Les résultats révèlent que 67 % des usages professionnels de l'IA relèvent de l'"augmentation" — l'IA aide l'humain à faire mieux ou plus vite ce qu'il faisait déjà. Seulement 23 % des usages relèvent de l'"automatisation" — l'IA remplace une tâche humaine. Les 10 % restants sont des usages "exploratoires" sans impact direct sur la productivité.

La géographie de la recomposition

La recomposition n'est pas uniforme géographiquement. Les métropoles technologiques (San Francisco, New York, Londres, Paris) concentrent à la fois les destructions et les créations. Les zones rurales et les villes moyennes, moins exposées aux emplois de bureau automatisables, sont paradoxalement moins affectées à court terme.

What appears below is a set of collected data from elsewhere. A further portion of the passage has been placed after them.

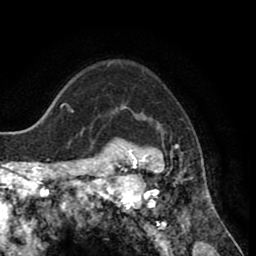
Breast MRI (dynamic contrast-enhanced), one axial slice; slice 62 of 80 in the series (ordered by position); cropped to one breast; dynamic contrast-enhanced series, time point 2 of 8 at this slice position (early post-contrast); 1.5 T; TE 2.6 ms, TR 5.6 ms; 256 × 256 image matrix. Female patient.
Outlined on this slice (semi-automatic segmentation, software-assisted and operator-edited):
- enhancing-tissue mask used for the functional tumour volume (all voxels passing the contrast-enhancement thresholds inside the analysis volume; usually the tumour): box from (x=118, y=138) to (x=210, y=235) px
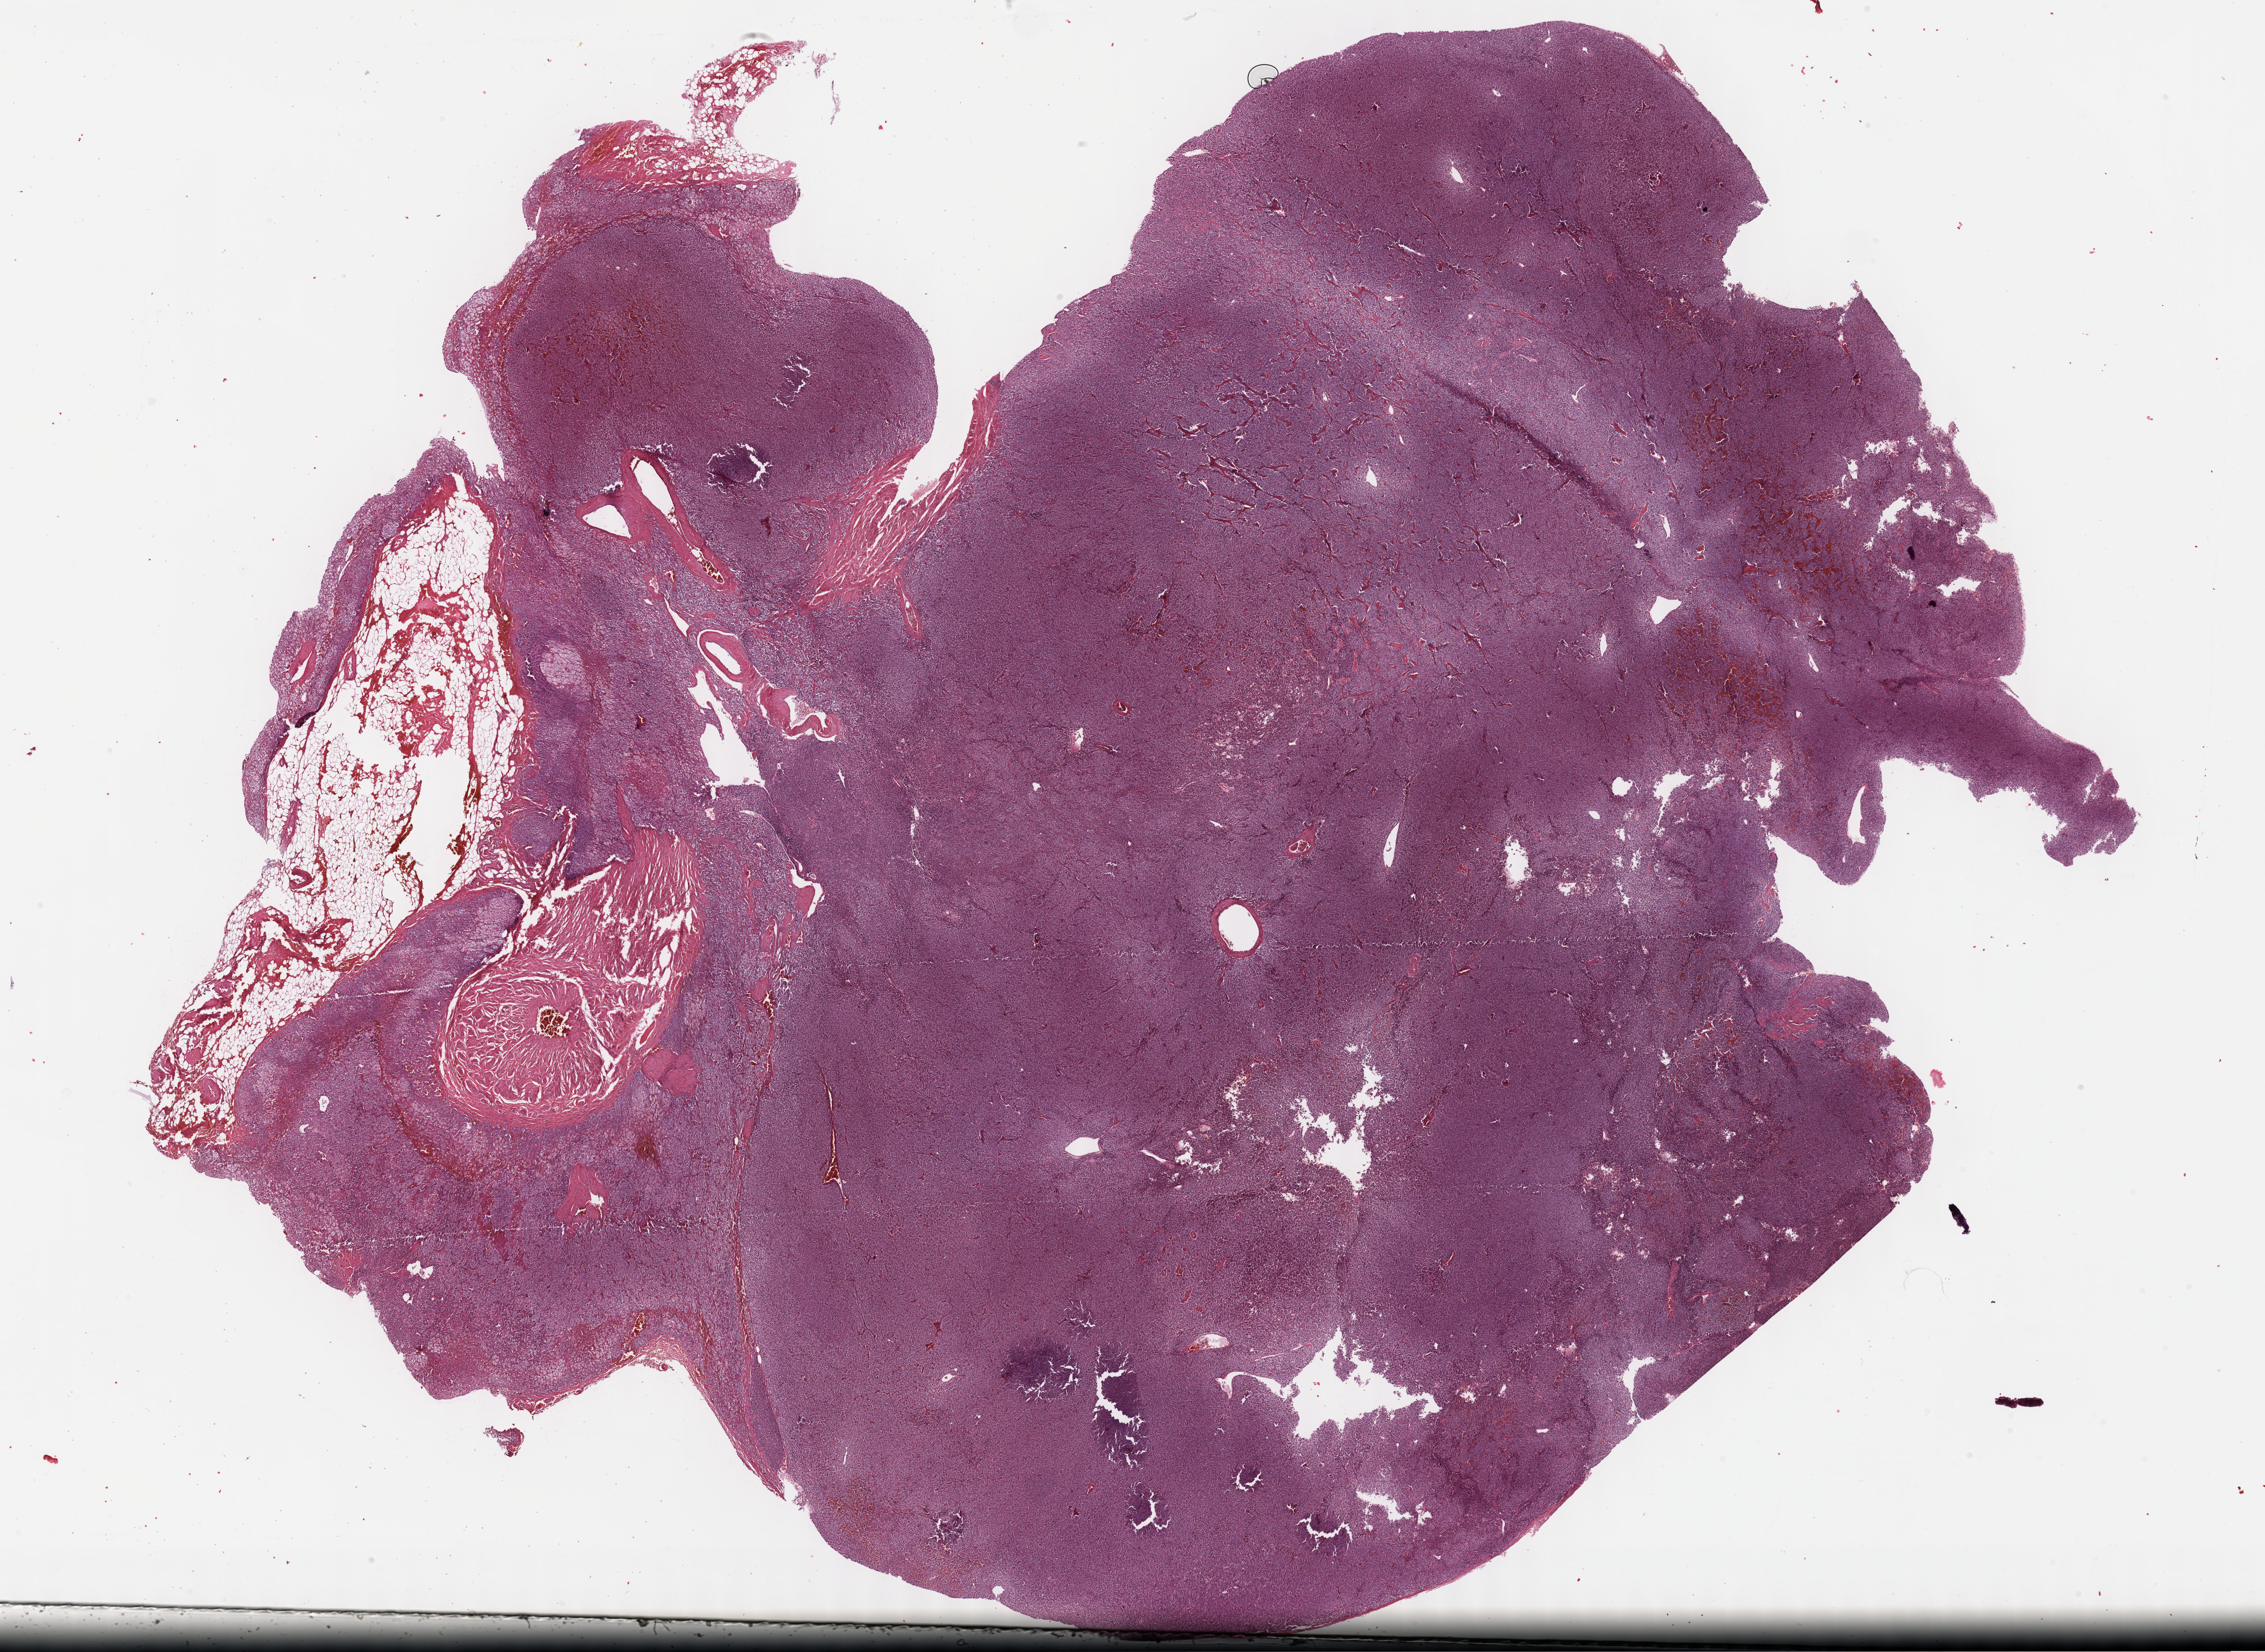
Digitized Hematoxylin and eosin (H&E) stained tissue section (whole slide) — whole scanned area (about 31.7 x 23.1 mm, from a 40x scan) shown as a low-resolution overview. Formalin-fixed paraffin-embedded (FFPE) diagnostic section. Primary tumour sample from the adrenal gland. Patient: female, age at initial diagnosis 63 years.
Laterality: left. Histologic diagnosis: Pheochromocytoma, malignant.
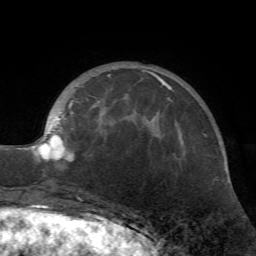
Breast MRI (dynamic contrast-enhanced), one axial slice. Cropped to one breast. Dynamic contrast-enhanced series, time point 2 of 7 at this slice position (early post-contrast). 1.5 T. TE 4.2 ms, TR 8.7 ms. 2.2 mm slice thickness. 256 × 256 image matrix, field of view 180 × 180 mm. Female patient.
Outlined on this slice (semi-automatic segmentation, software-assisted and operator-edited):
- enhancing-tissue mask used for the functional tumour volume (all voxels passing the contrast-enhancement thresholds inside the analysis volume; usually the tumour): bounding box [x1, y1, x2, y2] px = [20, 71, 162, 183]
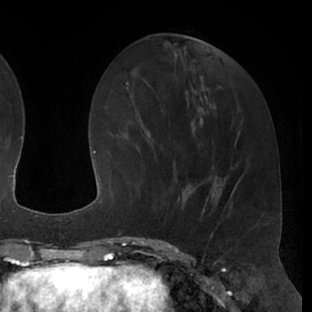
Breast MRI (dynamic contrast-enhanced), one axial slice; position 25 of 66 along the scan axis; cropped to one breast; dynamic contrast-enhanced series, time point 2 of 7 at this slice position (early post-contrast); 1.5 T; TE 3 ms, TR 6.2 ms; 2.4 mm slice thickness; 312 × 312 image matrix, field of view 201 × 201 mm. Female patient.
Structures marked on this image (semi-automatic segmentation, software-assisted and operator-edited):
- enhancing-tissue mask used for the functional tumour volume (all voxels passing the contrast-enhancement thresholds inside the analysis volume; usually the tumour): bounding box [x1, y1, x2, y2] px = [162, 173, 200, 211]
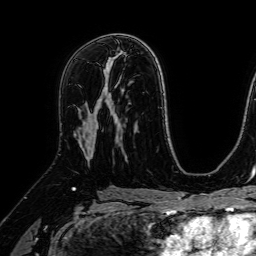
Breast MRI (dynamic contrast-enhanced), one axial slice; slice 42 of 64 in the series (ordered by position); cropped to one breast; dynamic contrast-enhanced series, time point 2 of 7 at this slice position (early post-contrast); 1.5 T; TE 2.6 ms, TR 5.2 ms; 256 × 256 image matrix, field of view 230 × 230 mm. Female patient.
Annotated regions visible in this slice (semi-automatic segmentation, software-assisted and operator-edited):
- enhancing-tissue mask used for the functional tumour volume (all voxels passing the contrast-enhancement thresholds inside the analysis volume; usually the tumour): box from (x=88, y=87) to (x=111, y=139) px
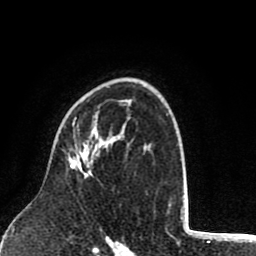
Breast MRI (dynamic contrast-enhanced), one axial slice; slice 56 of 80 in the series (ordered by position); cropped to one breast; dynamic contrast-enhanced series, time point 2 of 8 at this slice position (early post-contrast); 1.5 T; TE 2.6 ms, TR 6.1 ms; 256 × 256 image matrix, field of view 160 × 160 mm. Female patient.
Outlined on this slice (semi-automatically segmented with operator editing):
- enhancing-tissue mask used for the functional tumour volume (all voxels passing the contrast-enhancement thresholds inside the analysis volume; usually the tumour): bounding box <70,117,92,175> (left, top, right, bottom; pixels)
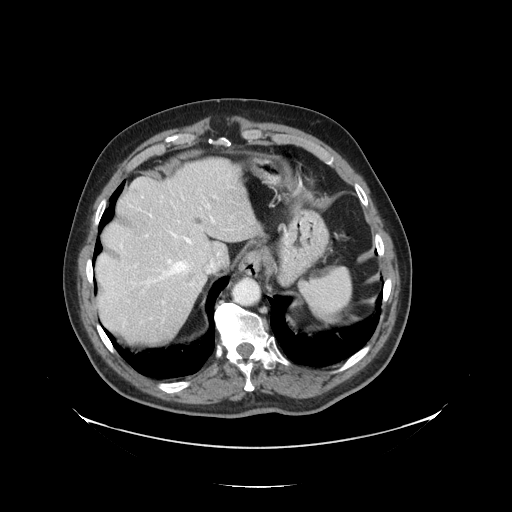
Contrast-enhanced abdominal CT, one axial slice; reconstruction kernel STANDARD; 120 kVp; intravenous contrast given; soft-tissue window (W 400 / L 40 HU); 2.5 mm slice thickness; 512 × 512 image matrix. From the clinical record (not read from this slice): patient: male, age 56 years at operation; diagnosis: colorectal cancer liver metastases, imaged before liver resection; multiple liver metastases: no; largest metastasis: 1.5 cm; disease in both lobes: no.
Outlined on this slice (outlined manually by an expert reader):
- hepatic veins: bounding box <140,203,216,287> (left, top, right, bottom; pixels)
- liver: <97,160,256,346>
- planned liver remnant (the part of the liver to remain after resection): <97,160,257,290>
- portal vein (with intrahepatic branches): <134,188,233,319>
- liver metastasis: <196,218,203,225>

Ce que les données ne disent pas encore

Ces deux études sont les premières à fournir des données empiriques à grande échelle sur l'impact de l'IA sur l'emploi. Mais elles ont des limites importantes. Elles couvrent principalement les États-Unis et les pays anglophones. L'impact sur les pays émergents — où l'IA pourrait court-circuiter des étapes entières de développement économique — reste largement non documenté.

La question de la qualité des emplois créés est également ouverte. Les nouveaux rôles "augmentés par l'IA" sont-ils aussi bien rémunérés que les postes qu'ils remplacent ? Les premières données suggèrent que oui, en moyenne — mais avec une variance beaucoup plus élevée. Les "super-utilisateurs" de l'IA voient leur productivité et leur rémunération augmenter significativement, tandis que ceux qui ne maîtrisent pas les outils risquent un déclassement.

La recomposition est réelle. Mais elle n'est ni automatique ni équitable. Elle dépendra des politiques de formation, de la régulation du marché du travail et de la capacité des institutions à accompagner une transition qui s'accélère.

Références

  1. Hoffmann, M. et al. (2024). Generative AI and the Nature of Work. Harvard Business School.
  2. Anthropic (2025). The Anthropic Economic Index.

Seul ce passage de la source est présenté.